Table of contents
Introduction
In computer stuff where you don't need to worry about managing servers, AWS Lambda is super strong. But to make it work really well, you often have to package your code in a certain way that Lambda likes. That's where Docker comes in. Docker is a tool that makes it easy to put your code into little packages that can be moved around easily. When you use Docker with Lambda, you can do even more cool things. You can put your functions into these little packages and deploy them smoothly. In this guide, we'll show you how to make a Lambda function using Docker, so you can take advantage of all the good stuff it brings.
Note:
If you are getting permission denied error while executing docker commands then use sudo (root user) before docker command.
Step-1: Organizing Your Project
First things first, let's structure our Python project in a way that facilitates easy containerization:
my-lambda-function/
├── data_handler/
│ ├── __init__.py
│ └── data_handler.py
├── utils/
│ ├── __init__.py
│ └── helper.py
├── api_handler/
│ ├── __init__.py
│ └── api_handler.py
└── app.py
Ensure your app.py script contains the Lambda handler function and imports necessary modules. You can create your own packages instead of data handler, utils and api handler to write your own business logic
import data_handler
import utils
import api_handler
def handler(event, context):
return {
"status_code": 200,
"body" : {"success": True}
}
Step-2: Crafting the Dockerfile
Next, we'll create a Dockerfile at the project's root to define the environment for our Lambda function:
Dockerfile:
FROM public.ecr.aws/lambda/python:3.8
COPY . /var/task
RUN pip install -r requirements.txt
Step-3: Building Docker image
With our Dockerfile in place, it's time to build the Docker image that encapsulates our Lambda function:
docker build -t my-lambda-function .
Step 4: Local Testing (Optional)
Before we deploy to the cloud, let's ensure everything works smoothly by testing our Docker image locally:
docker run -p 9000:8080 my-lambda-function:latest
Step 5: Pushing to Amazon ECR
Now, let's push our Docker image to Amazon Elastic Container Registry (ECR) for seamless deployment to Lambda:
aws ecr get-login-password --region ap-south-1 | sudo docker login --username AWS --password-stdin <ACCOUNT_ID>.dkr.ecr.ap-south-1.amazonaws.com
aws ecr create-repository --repository-name my-lambda-function
By using above command my-lambda-function repository will get create in your AWS ECR service
Use below commands to tag and push your docker image my-lambda-function with latest tag. Replace ECR_REPO_URI with the URI which is shown in above table (your AWS account)
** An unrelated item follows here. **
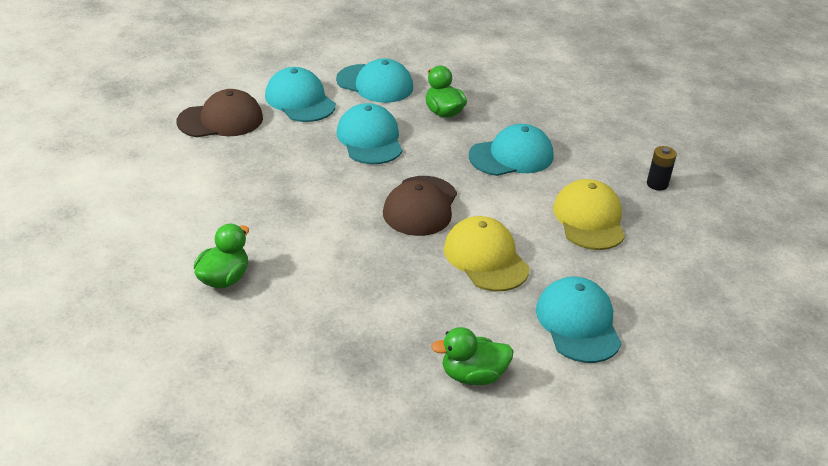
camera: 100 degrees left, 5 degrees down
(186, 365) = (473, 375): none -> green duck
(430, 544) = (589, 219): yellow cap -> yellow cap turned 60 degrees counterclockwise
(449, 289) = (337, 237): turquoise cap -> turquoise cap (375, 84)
docker tag my-lambda-function:latest <ECR_REPO_URI>/my-lambda-function:latest
docker push <ECR_REPO_URI>/my-lambda-function:latest
Step 6: Creating the Lambda Function
Navigate to the AWS Lambda console and create a new function, selecting "Container image" as the runtime and linking it to the ECR repository.
After creation of Lambda function go to Image configuration edit and change CMD to app.handler
Step 7: Configuring Lambda
While setting up the Lambda function, fine-tune memory and timeout to match your requirements.
If you need more information about Lambda configuration then you can refer my previous article Building-efficient-aws-lambda-functions.
Step 8: Testing and Beyond
Once deployed, test your Lambda function using either the AWS Lambda console or AWS CLI, ensuring smooth execution.
Key Considerations:
As you embark on your Lambda journey, keep these considerations in mind for optimal performance and security:
Memory and Timeout
Concurrency
Monitoring and Logging
Security
Error Handling
Versioning and Aliases
Conclusion
In conclusion, leveraging Docker images for AWS Lambda functions presents a transformative approach, surpassing traditional methods like zipping code. Docker's encapsulation of code, dependencies, and runtime environment streamlines deployment, ensuring consistency across environments and simplifying version control. With Docker, Lambda functions benefit from enhanced portability, rapid scaling, and optimized resource utilization. Moreover, Docker containers offer security through isolation and vulnerability scanning.